The yard had a big evergreen tree that looked like a giant Christmas tree. It separated the back yard from the front yard. I remember smelling the pine scent and occasionally feeling sticky sap on my fingers when I’d hide under the tree. At the back of the yard was a dog kennel which housed our black Labrador, Penny. Her kennel had a cement runway with a chain link fence around it. A dog house with a removable roof stood at the end of the runway. Next to the kennel was our small vegetable garden. There was enough room for my parents to plant a few rows of tomatoes, sweet corn and green beans. Next to the garden was our sand box, a John Deere tractor tire full of sand. On the other side of the sand box was a wooden, white washed playhouse. I imagined Tom Sawyer painting it with a coat of white paint. The playhouse had windows on each side which opened from the inside. Above the front door and just below the roof line was carved lattice trim. It looked like a cottage from a fairy tale. Our red and shiny swing set stood just a few steps from the playhouse. It had two swings with plastic seats and a metal slide. I remember reaching out with my hands and holding tight to the metal linked swing. Every time I went up and down I felt the air rush across my face.
The neighborhood kids set the boundaries for our games. It was between the evergreen tree, the swings, the playhouse, our driveway along the north side of the yard and the neighbor’s patio to the south. The grassy area in between made a perfect spot for kickball, freeze tag and other running games.
On any given night, the kids and I would huddle together and decide on who would be “it.” We had many rhymes/chants we’d sing to determine who was eliminated and every time we chanted the rhyme, it was narrowed down to the one who was “it.” I remember hearing all of us singing: Ecka, Becka, soda cracker, Ecka, Becka boo, Ecka Becka soda cracker, out goes you. Or Bubblegum, bubblegum in a dish, how many pieces do you wish. 1, 2, 3, 4, 5, 6, 7, 8, 9, 10.
Every time we sang the bubblegum chant, my mouth would water and I could imagine tasting the sweet, pink bubblegum flavor.
As soon as someone was it, we’d begin playing our games. My favorite was Freeze Tag. I loved crawling under people’s legs and trying to “free” them without getting caught. I always liked the adventure and challenge of trying to beat the one who was “it”.
Occasionally when I’d run under legs, I could feel the cool, wet grass on my knees and legs. I’d jump up, run away in the nick of time and I‘d see fireflies blinking in the darkness. One time I got “frozen” and a girl accidently stepped on my foot. Ouch! That sure hurt! She had gotten too close in dodging the one chasing her.
On some nights, we’d change the variations of the games and play “TV” tag, “Food” tag or we’d come up with other categories. If you called out a name from one of the categories, then you were safe from being frozen.
We would also play Red Light, Green Light and Red Rover, Red Rover. Once, when I was on a Red Rover team, our whole team plugged our noses. We could smell Penny’s kennel and it meant that my dad needed to clean the cement runway with a shovel.

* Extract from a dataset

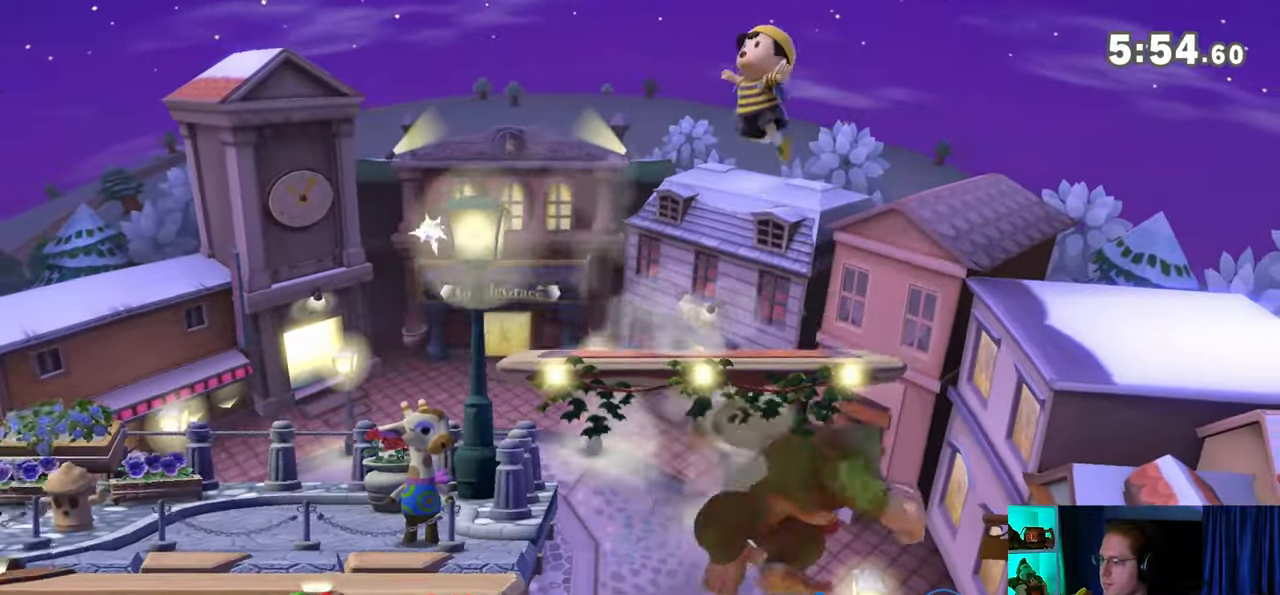
{"buttons": [], "left_stick": "left", "right_stick": "center", "events": [[33, "Y", "down"], [100, "Y", "up"], [217, "left_stick", "center"], [283, "left_stick", "up"], [417, "A", "down"], [450, "A", "up"], [500, "left_stick", "left"]]}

Shortly after this game, I heard a crack of thunder and saw flashes of light streak across the sky. Was a storm heading our way? We kept on playing, but I heard crickets chirping and a gust of wind rustle through the trees. I got caught up in the game and the storm’s warning signals were forgotten. We kept playing our games and running as if nothing had happened. Then another boom of thunder and before I could take another step, I got hit with raindrops that pelted from the dark sky. The wind blew harder and all of us screamed louder, protesting getting wet. The storm ended our game and everyone ran home before they got drenched. My brother and sister and I dashed toward the backdoor before getting soaked.

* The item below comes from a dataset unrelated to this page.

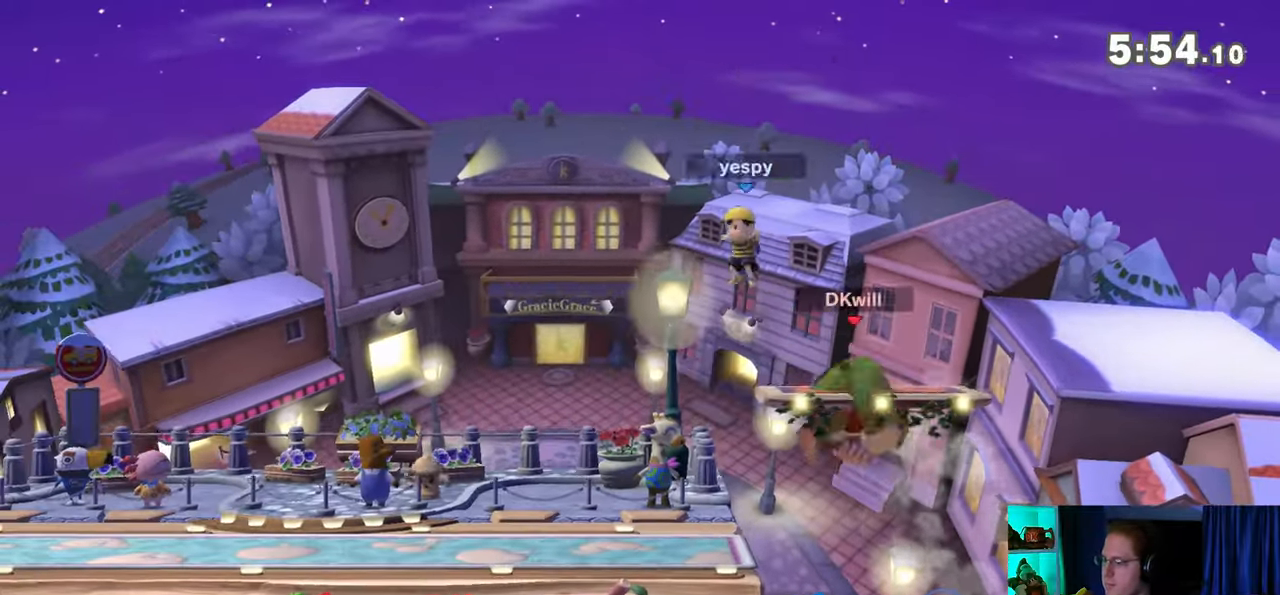
{"buttons": ["R1"], "left_stick": "left", "right_stick": "center", "events": [[283, "R1", "down"]]}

As soon as I dried off, I ran upstairs to our screened porch. The porch ran on two sides of the front of the house. Wrought iron beds with ornamental posts stretched out against the back walls away from the screens. My family slept out there in the summer. I stood looking out over the backyard surveying the threatening storm. The backyard got soaked. The rain poured down in buckets forming puddles on the driveway. The leaves on the trees rustled and booms of thunder cracked just above the roof. I always imagined giants bowling in the sky. As I left the porch to go back inside, I took one last glance at the backyard. By tomorrow night, the ground would be dry and ready for all of us to play our games again.
Now it’s your turn. Can you write about a favorite setting, an important person from your childhood or a memorable event? Add sensory details and description and you have material or ideas for your next story.